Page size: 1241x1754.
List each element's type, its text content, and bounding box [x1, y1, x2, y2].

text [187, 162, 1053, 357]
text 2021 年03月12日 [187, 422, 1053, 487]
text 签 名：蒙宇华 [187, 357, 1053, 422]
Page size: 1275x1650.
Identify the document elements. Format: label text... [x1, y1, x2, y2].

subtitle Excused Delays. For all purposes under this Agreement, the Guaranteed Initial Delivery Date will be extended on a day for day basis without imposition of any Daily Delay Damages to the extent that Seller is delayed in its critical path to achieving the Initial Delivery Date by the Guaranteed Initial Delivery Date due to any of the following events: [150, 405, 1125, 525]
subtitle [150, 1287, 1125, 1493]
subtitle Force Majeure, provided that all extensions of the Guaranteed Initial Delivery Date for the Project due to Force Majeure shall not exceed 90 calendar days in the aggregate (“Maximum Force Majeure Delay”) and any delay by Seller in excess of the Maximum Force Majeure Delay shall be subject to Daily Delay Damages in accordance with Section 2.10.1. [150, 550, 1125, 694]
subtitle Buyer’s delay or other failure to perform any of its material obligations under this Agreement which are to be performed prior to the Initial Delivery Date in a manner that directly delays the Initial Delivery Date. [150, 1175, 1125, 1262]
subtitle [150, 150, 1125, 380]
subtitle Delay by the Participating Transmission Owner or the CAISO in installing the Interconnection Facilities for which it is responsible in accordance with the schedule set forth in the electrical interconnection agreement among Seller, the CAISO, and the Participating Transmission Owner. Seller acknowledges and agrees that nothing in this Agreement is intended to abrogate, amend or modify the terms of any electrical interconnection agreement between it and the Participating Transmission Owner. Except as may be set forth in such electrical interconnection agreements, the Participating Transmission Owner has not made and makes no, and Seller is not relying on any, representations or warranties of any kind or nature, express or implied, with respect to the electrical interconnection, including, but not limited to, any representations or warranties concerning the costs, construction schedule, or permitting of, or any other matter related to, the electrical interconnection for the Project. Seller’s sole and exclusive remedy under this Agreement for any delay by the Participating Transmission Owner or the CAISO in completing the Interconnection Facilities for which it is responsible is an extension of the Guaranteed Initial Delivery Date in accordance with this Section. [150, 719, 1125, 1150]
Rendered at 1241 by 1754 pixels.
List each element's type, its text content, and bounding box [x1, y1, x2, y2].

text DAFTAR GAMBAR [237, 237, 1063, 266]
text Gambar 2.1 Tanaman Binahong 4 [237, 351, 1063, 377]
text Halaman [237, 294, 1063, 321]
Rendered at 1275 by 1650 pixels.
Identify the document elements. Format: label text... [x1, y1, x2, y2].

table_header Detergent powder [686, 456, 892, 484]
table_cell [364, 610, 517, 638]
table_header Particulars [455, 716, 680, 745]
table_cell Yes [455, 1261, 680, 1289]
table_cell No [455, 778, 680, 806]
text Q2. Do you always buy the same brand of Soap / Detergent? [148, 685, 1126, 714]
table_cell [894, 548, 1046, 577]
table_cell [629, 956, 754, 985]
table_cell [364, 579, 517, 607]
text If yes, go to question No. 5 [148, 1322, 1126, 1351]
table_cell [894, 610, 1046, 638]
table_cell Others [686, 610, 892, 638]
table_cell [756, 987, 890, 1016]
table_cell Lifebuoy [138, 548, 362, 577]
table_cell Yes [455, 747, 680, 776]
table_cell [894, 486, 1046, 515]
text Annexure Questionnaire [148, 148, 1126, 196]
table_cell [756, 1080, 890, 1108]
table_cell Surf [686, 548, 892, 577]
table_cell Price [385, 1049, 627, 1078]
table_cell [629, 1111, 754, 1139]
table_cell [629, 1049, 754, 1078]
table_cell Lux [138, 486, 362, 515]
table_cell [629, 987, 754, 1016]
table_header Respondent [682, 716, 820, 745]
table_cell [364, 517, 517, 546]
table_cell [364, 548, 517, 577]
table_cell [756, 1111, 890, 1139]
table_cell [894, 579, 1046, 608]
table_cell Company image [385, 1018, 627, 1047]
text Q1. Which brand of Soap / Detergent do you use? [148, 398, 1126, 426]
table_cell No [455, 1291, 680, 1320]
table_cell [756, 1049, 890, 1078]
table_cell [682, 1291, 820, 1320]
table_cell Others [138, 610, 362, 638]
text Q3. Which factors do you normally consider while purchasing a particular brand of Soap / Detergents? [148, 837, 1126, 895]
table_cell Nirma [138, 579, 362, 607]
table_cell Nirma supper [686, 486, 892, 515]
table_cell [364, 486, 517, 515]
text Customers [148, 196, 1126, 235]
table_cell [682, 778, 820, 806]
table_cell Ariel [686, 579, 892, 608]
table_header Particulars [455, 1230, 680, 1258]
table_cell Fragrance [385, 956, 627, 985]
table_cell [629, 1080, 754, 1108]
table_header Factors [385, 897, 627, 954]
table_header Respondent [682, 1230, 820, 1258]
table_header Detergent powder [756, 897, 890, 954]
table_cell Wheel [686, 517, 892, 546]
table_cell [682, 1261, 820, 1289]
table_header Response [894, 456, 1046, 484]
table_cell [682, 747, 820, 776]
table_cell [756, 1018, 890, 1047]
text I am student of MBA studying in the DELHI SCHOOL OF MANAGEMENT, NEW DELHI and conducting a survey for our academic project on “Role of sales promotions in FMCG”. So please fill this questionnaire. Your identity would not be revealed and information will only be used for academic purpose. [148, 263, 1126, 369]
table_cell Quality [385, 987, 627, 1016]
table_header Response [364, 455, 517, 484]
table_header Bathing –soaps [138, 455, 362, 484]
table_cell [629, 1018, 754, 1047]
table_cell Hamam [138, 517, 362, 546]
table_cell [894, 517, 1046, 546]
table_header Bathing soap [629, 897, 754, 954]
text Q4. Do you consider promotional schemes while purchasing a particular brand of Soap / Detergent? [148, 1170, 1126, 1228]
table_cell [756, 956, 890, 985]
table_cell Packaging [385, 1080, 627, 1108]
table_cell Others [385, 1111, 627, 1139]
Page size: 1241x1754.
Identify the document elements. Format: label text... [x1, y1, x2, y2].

**Directive**
Which lines in the records above hold the string "Daily"? Copy each of them.

**Solution**
subtitle Excused Delays. For all purposes under this Agreement, the Guaranteed Initial Delivery Date will be extended on a day for day basis without imposition of any Daily Delay Damages to the extent that Seller is delayed in its critical path to achieving the Initial Delivery Date by the Guaranteed Initial Delivery Date due to any of the following events: [150, 405, 1125, 525]
subtitle Force Majeure, provided that all extensions of the Guaranteed Initial Delivery Date for the Project due to Force Majeure shall not exceed 90 calendar days in the aggregate (“Maximum Force Majeure Delay”) and any delay by Seller in excess of the Maximum Force Majeure Delay shall be subject to Daily Delay Damages in accordance with Section 2.10.1. [150, 550, 1125, 694]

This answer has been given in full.